Metrics can be used throughout several phases of your project. Using metrics can ensure better project quality by helping you move forward faster with greater quality. The more information you can pin down and the more mistakes you can catch before they lead to other mistakes, the easier it is to complete your project on time, on budget, and with improved results compared to past projects. Here are some project components that benefit from the use of metrics:
Organizational Process Assets
In this tome (or database or dusty cabinet) lie answers to project questions you may not have even thought of, in the form of metrics. This is a good place to look before you even gather stakeholder requirements, especially if the information you need to present to stakeholders is still fuzzy – this will help that information coalesce.
Lately, I’ve seen several posts on LinkedIn about best practices of gathering stakeholder requirements or what to do if you’re having trouble communicating with your stakeholders.
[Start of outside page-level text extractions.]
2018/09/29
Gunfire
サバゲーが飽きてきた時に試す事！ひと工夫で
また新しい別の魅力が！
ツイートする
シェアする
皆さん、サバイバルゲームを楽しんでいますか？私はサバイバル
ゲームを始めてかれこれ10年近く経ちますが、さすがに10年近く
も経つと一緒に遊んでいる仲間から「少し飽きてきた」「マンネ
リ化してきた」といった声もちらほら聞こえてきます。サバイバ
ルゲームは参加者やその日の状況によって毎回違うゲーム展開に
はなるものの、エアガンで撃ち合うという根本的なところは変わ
In my last post, I suggested that project managers should be firm with their stakeholders and managing those expectations. Metrics are a very good way to do that – if you can't give a stakeholder something that can be measured, how can you promise an end result? For example, if you’re building an oven, how can a stakeholder require better cooking performance if you don’t know what this is to begin with?
Project Management Plan
Because the plan contains the blueprint for your project and it’s updated frequently, it's never too late to add metrics to the plan. For example – let’s say that a material you are now using to build that oven means that it can cook more evenly at lower temperatures. Measuring this type of performance is an important metric, because it also means that cooking time is shorter than in any other oven your company has built – so you use this on your current project (especially when testing quality and performance), as well as future projects.
For more perspective on this, see a post by Suresh Malladi, PMP regarding ways to improve your projects.
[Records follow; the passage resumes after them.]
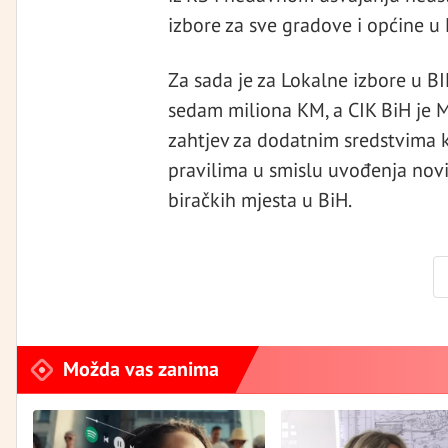
izbore za sve gradove i općine u 
Za sada je za Lokalne izbore u B
sedam miliona KM, a CIK BiH je M
zahtjev za dodatnim sredstvima
pravilima u smislu uvođenja novi
biračkih mjesta u BiH.
Možda vas zanima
Here is another great area where metrics come in handy. Quality is often about measurements, so using metrics makes perfect sense. Comparing the quality of deliverables in your project to previous project deliverables can provide an excellent source for metrics. This is not always an apples to apples comparison, because every project is different, but it is still an effective tool to help gauge a project's success.
If you’ve never used metrics as part of your projects, quality control or project performance are two places you’d automatically expect to see them. Adam Thody wrote a piece on using metrics during the project performance evaluation and made the case that “post-project performance reviews” are not the only times you should look at lessons learned. He wrote that unless you set up metrics that people will actually use, you’re destined to fail.
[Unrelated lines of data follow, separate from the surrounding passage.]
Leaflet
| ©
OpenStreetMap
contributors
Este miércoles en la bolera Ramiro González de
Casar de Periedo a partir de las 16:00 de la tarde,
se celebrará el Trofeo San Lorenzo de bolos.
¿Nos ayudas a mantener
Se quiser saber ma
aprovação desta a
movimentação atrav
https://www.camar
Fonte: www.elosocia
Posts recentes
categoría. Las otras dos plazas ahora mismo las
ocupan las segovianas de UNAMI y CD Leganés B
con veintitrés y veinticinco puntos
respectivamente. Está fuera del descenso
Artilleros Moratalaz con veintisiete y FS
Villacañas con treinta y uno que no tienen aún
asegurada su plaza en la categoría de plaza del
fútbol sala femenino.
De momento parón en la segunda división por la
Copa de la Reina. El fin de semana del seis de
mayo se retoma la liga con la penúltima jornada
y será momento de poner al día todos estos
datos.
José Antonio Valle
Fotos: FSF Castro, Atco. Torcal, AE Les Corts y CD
So, why do people dislike using metrics, especially if they’ve not been consistently used on projects or if they change and become a bit more difficult? The short answer is that people don’t always like change! They wonder if it will take more time out of their busy day, if the metrics will actually benefit the project, or just create busy-work. Once you begin using metrics, you realize that even though they might not all be helpful, you still found measurements that provide overall value for your project. So, on your next project, you have a better idea of what type of metrics are needed. In order to create metrics your project team will use, you must have insight into what works best for your company, and this requires a bit of planning, but once you put the appropriate metrics into practice, what a difference they can make!